Comment passer de l'analyse à la décision ?
Connaître la marge nette par client est un point de départ, pas une fin. La valeur naît des décisions qu'elle rend possibles : migrer les clients coûteux vers des canaux moins chers, revoir la tarification des services intensifs en traitement, redéployer la capacité inutilisée, ou concentrer les efforts commerciaux sur les segments réellement créateurs de valeur. Le TDABC révèle aussi la capacité non utilisée, souvent considérable dans les structures financières, qui représente un coût pur sans contrepartie de revenu.
Chez Cost and Profitability (le cabinet) et sur la plateforme CostCtrl (le logiciel), la démarche suit toujours la même logique : établir les taux de capacité, construire les équations de temps propres à l'établissement, puis produire une vision de la marge par client, par produit et par canal, actualisable en quelques jours. On retrouve la rigueur de l'ABC sans sa lourdeur, à une échelle enfin compatible avec le volume bancaire. Pour situer cette approche par rapport à d'autres secteurs de traitement intensif, voir aussi la rentabilité dans l'industrie, où la même mécanique s'applique aux lignes de production.
Questions fréquentes
- Pourquoi les taux de coût moyens sont-ils trompeurs dans la banque ?
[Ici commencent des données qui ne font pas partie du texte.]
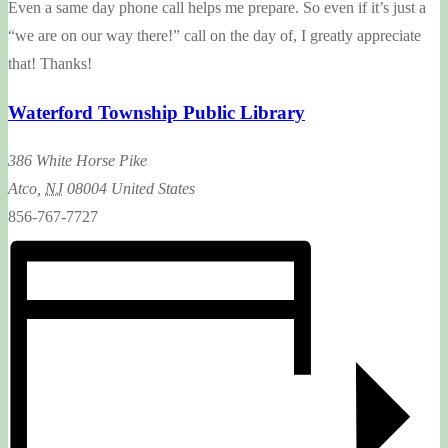
Even a same day phone call helps me prepare. So even if it’s just a
“we are on our way there!” call on the day of, I greatly appreciate
that! Thanks!
Waterford Township Public Library
386 White Horse Pike
Atco
,
NJ
08004
United States
856-767-7727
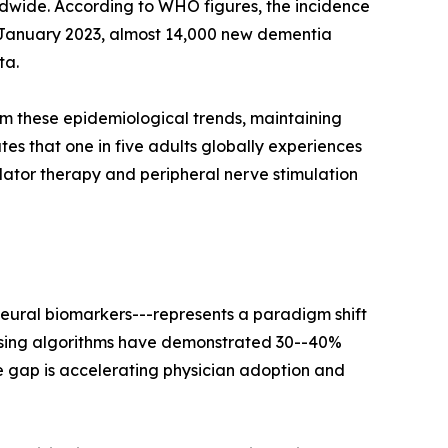
rldwide. According to WHO figures, the incidence
 In January 2023, almost 14,000 new dementia
ta.
om these epidemiological trends, maintaining
es that one in five adults globally experiences
ulator therapy and peripheral nerve stimulation
neural biomarkers---represents a paradigm shift
ensing algorithms have demonstrated 30--40%
e gap is accelerating physician adoption and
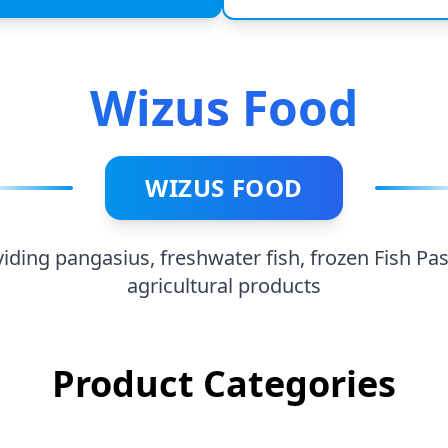
h, frozen Fish Pastes of all
ducts
Wizus Food
WIZUS FOOD
viding pangasius, freshwater fish, frozen Fish Pas
agricultural products
Product Categories
Fish Paste
By-Pr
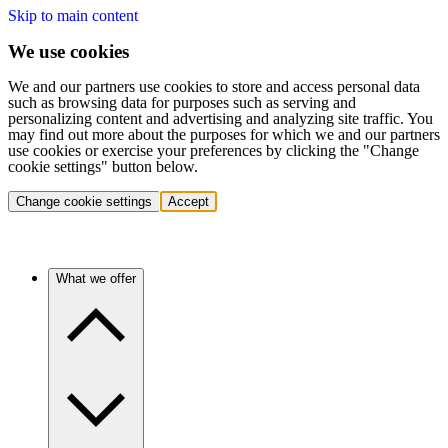
Skip to main content
We use cookies
We and our partners use cookies to store and access personal data
such as browsing data for purposes such as serving and
personalizing content and advertising and analyzing site traffic. You
may find out more about the purposes for which we and our partners
use cookies or exercise your preferences by clicking the "Change
cookie settings" button below.
Change cookie settings
Accept
What we offer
- Parce qu'ils lissent une dispersion énorme. Le coût réel de service varie couramment de cinq à dix fois autour de la moyenne selon le canal, le nombre d'appels et le taux d'incidents. Facturer chaque opération au taux moyen fait subventionner les clients coûteux par les clients simples, sans que rien n'apparaisse dans les tableaux de bord.
- En quoi le TDABC diffère-t-il de l'ABC classique ?
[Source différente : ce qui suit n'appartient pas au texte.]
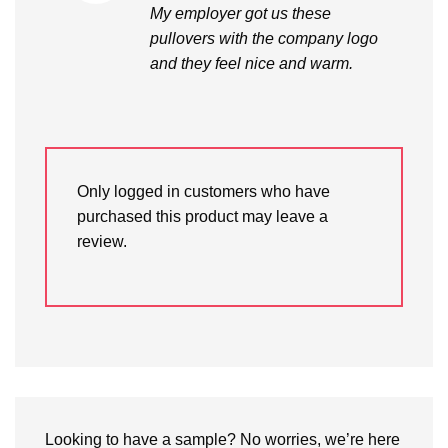
My employer got us these
pullovers with the company logo
and they feel nice and warm.
Only logged in customers who have
purchased this product may leave a
review.
Looking to have a sample? No worries, we’re here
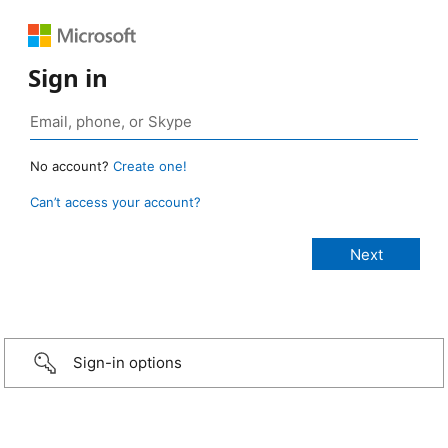
Sign in
No account?
Create one!
Can’t access your account?
Sign-in options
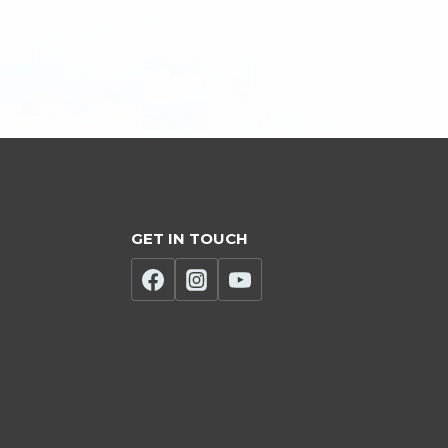
GET IN TOUCH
- L'ABC classique reposait sur des enquêtes de temps auprès des collaborateurs, ingouvernables à l'échelle bancaire. Le TDABC les remplace par deux paramètres, le taux de coût de capacité et les équations de temps, qui reconstituent le coût de chaque transaction sans interroger personne et se mettent à jour en actualisant simplement les volumes.
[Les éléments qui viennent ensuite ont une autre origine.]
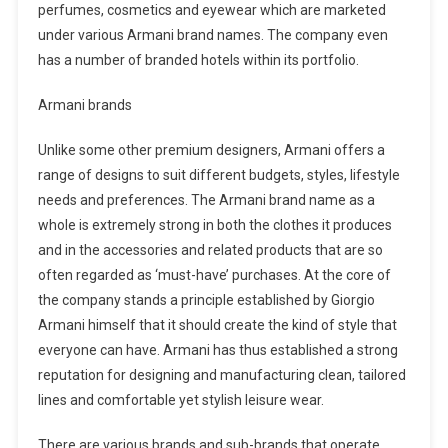
perfumes, cosmetics and eyewear which are marketed
under various Armani brand names. The company even
has a number of branded hotels within its portfolio.
Armani brands
Unlike some other premium designers, Armani offers a
range of designs to suit different budgets, styles, lifestyle
needs and preferences. The Armani brand name as a
whole is extremely strong in both the clothes it produces
and in the accessories and related products that are so
often regarded as ‘must-have’ purchases. At the core of
the company stands a principle established by Giorgio
Armani himself that it should create the kind of style that
everyone can have. Armani has thus established a strong
reputation for designing and manufacturing clean, tailored
lines and comfortable yet stylish leisure wear.
There are various brands and sub-brands that operate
- Quelle part des relations clients est réellement non rentable ?
- Une fois le coût à servir complet calculé, il n'est pas rare qu'environ 30 % des relations se révèlent déficitaires, masquées jusque-là par les moyennes. La plupart peuvent redevenir rentables par un changement de canal ou une révision tarifaire ciblée, à condition de les identifier.
- Combien de temps faut-il pour obtenir une vision de la marge ?
- Là où les systèmes classiques produisaient des rapports plus d'un mois après la période, un modèle TDABC bien conçu ramène ce délai à quelques jours. Cette réactivité change la nature de l'outil : il devient un instrument de pilotage et non un rapport post-mortem.
- Le TDABC s'applique-t-il aussi bien à l'assurance qu'à la banque ?
- Oui. La logique est identique : la gestion des sinistres, la souscription et le service client consomment du temps selon des inducteurs mesurables (fréquence des déclarations, complexité d'expertise, taux de litige). Deux contrats à prime égale peuvent mobiliser des ressources très différentes, ce que seule une analyse par les temps révèle.
- Faut-il un logiciel dédié ou un tableur suffit-il ?
- Un tableur permet une première maquette, mais à l'échelle bancaire, avec des millions de transactions et des mises à jour fréquentes, une plateforme dédiée comme CostCtrl devient indispensable pour maintenir le modèle vivant et exploiter les résultats par client, produit et canal.